The company is currently trading at 10.63X forward 12-month earnings, below its five-year median of 20.55X and the industry average of 13.18X. This suggests the stock is undervalued, potentially reflecting cautious investor sentiment or market concerns about its near-term performance.

ACHC’s Earnings Estimates Moving Down

Reflecting the negative sentiment around Acadia Healthcare, the Zacks Consensus Estimate for earnings per share has seen downward revisions. The consensus estimate for 2024 adjusted earnings for ACHC is currently pegged at $3.42 per share, indicating a 0.6% year-over-year decline.

Zacks Investment Research
Zacks Investment Research

Image Source: Zacks Investment Research

More Headwinds

The company has lowered its 2024 financial outlook.

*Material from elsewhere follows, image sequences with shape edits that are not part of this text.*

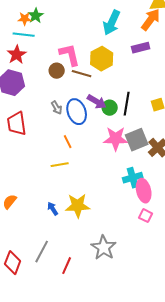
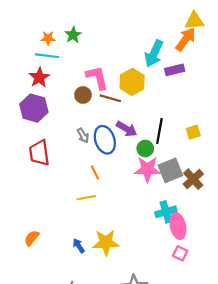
green star: (36, 16) -> (73, 35), moved
cyan arrow: (112, 23) -> (154, 54), moved
green circle: (110, 108) -> (145, 148), moved

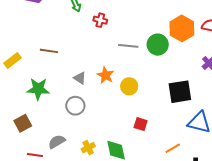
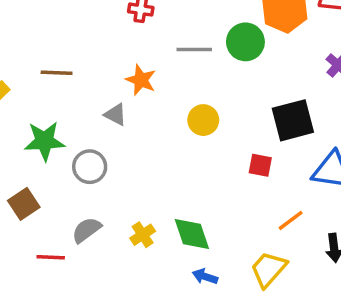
orange star: (105, 75) -> (141, 80), moved
gray circle: (75, 106) -> (90, 167), moved
red square: (141, 124) -> (260, 165), moved

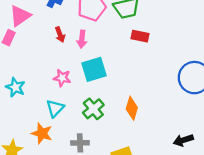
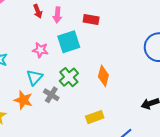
red rectangle: (140, 36) -> (91, 20), moved
gray cross: (80, 143) -> (51, 95), moved, turned 35

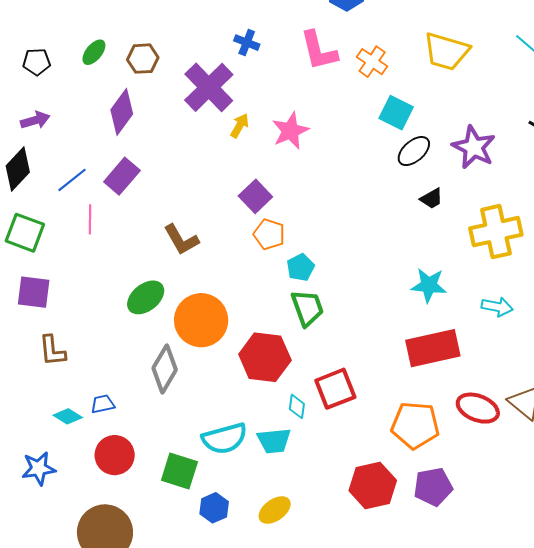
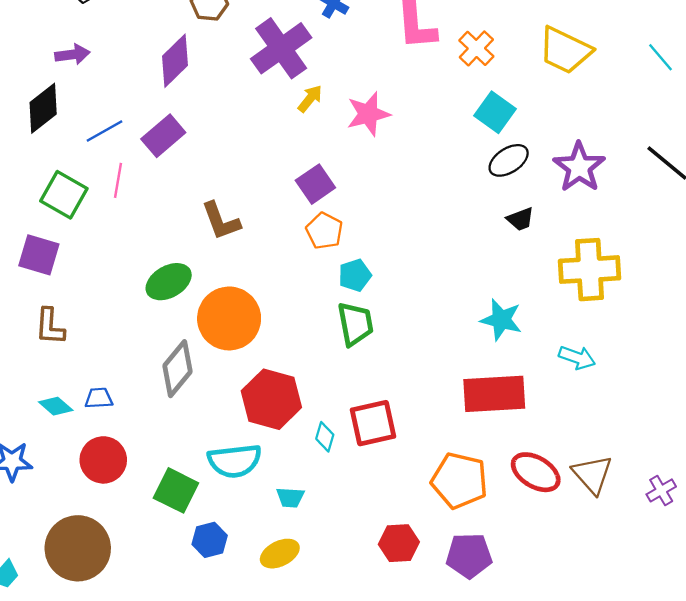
green square: (25, 233) -> (64, 195), moved
red hexagon: (265, 357) -> (271, 399), moved
cyan trapezoid: (274, 441) -> (290, 497), moved, size x0.7
red hexagon: (373, 486) -> (399, 543), size x0.7

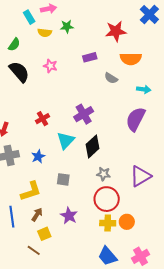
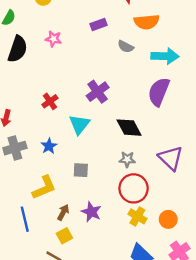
black semicircle: (19, 72) -> (18, 49), turned 65
cyan arrow: (144, 89) -> (165, 56), size x1.6
black diamond: (93, 146) -> (129, 128), moved, turned -70
purple triangle: (140, 176) -> (171, 158), turned -40
brown arrow: (37, 214) -> (63, 212), moved
orange circle: (127, 222) -> (168, 219), moved
yellow cross: (108, 223) -> (137, 216), turned 35

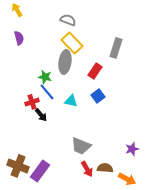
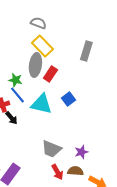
red rectangle: (95, 71) -> (50, 74), moved
cyan triangle: (71, 101) -> (41, 104), size x1.6
purple star: (132, 149) -> (81, 152), moved

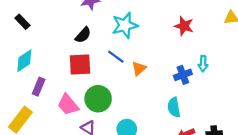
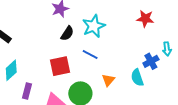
black semicircle: (83, 35) -> (67, 33), moved
orange triangle: (139, 68) -> (108, 80), moved
cyan semicircle: (174, 107) -> (137, 78), moved

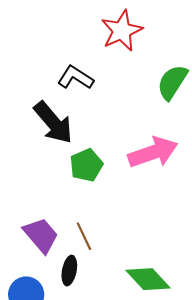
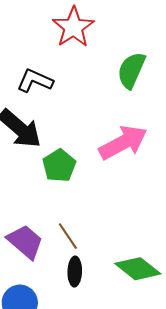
black ellipse: (69, 271) -> (75, 272), moved

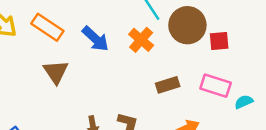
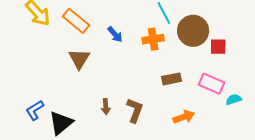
blue arrow: (95, 39) -> (115, 34), size x0.7
orange cross: (141, 40) -> (153, 39), turned 35

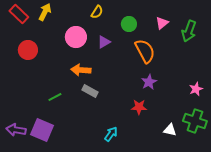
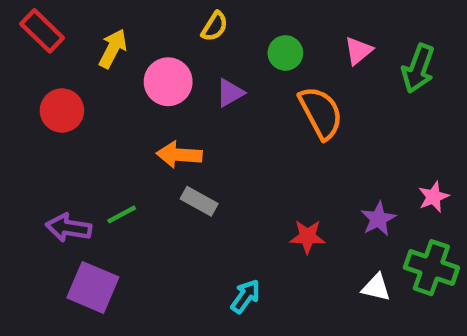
yellow arrow: (45, 12) -> (113, 49), moved
purple star: (149, 82) -> (378, 219), moved
purple arrow: (16, 130) -> (69, 228), moved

Revenue projections were reduced to $3.15–$3.165 billion from the earlier range of $3.18–$3.225 billion. Adjusted EBITDA guidance was also cut to $725–$735 million, down from $735–$765 million.

Acadia Healthcare’s return on invested capital of 8.55X is lower than the industry average of 12.89X, suggesting that the company is less efficient at generating returns from its investments relative to its peers. Apart from competitive disadvantages, the stock is also facing increasing expenses.

Total expenses increased by 7% year over year in 2021, 9.7% in 2022 and 32.1% in 2023, primarily due to higher salaries, wages and benefits. We expect salaries, wages and benefits to jump 7% year over year in 2024 to more than $1.68 billion. Our estimates for professional fees and supplies suggest 9.2% and 5.6% year-over-year growth in 2024, respectively. With growing utilization, the company’s related costs will increase in the days ahead.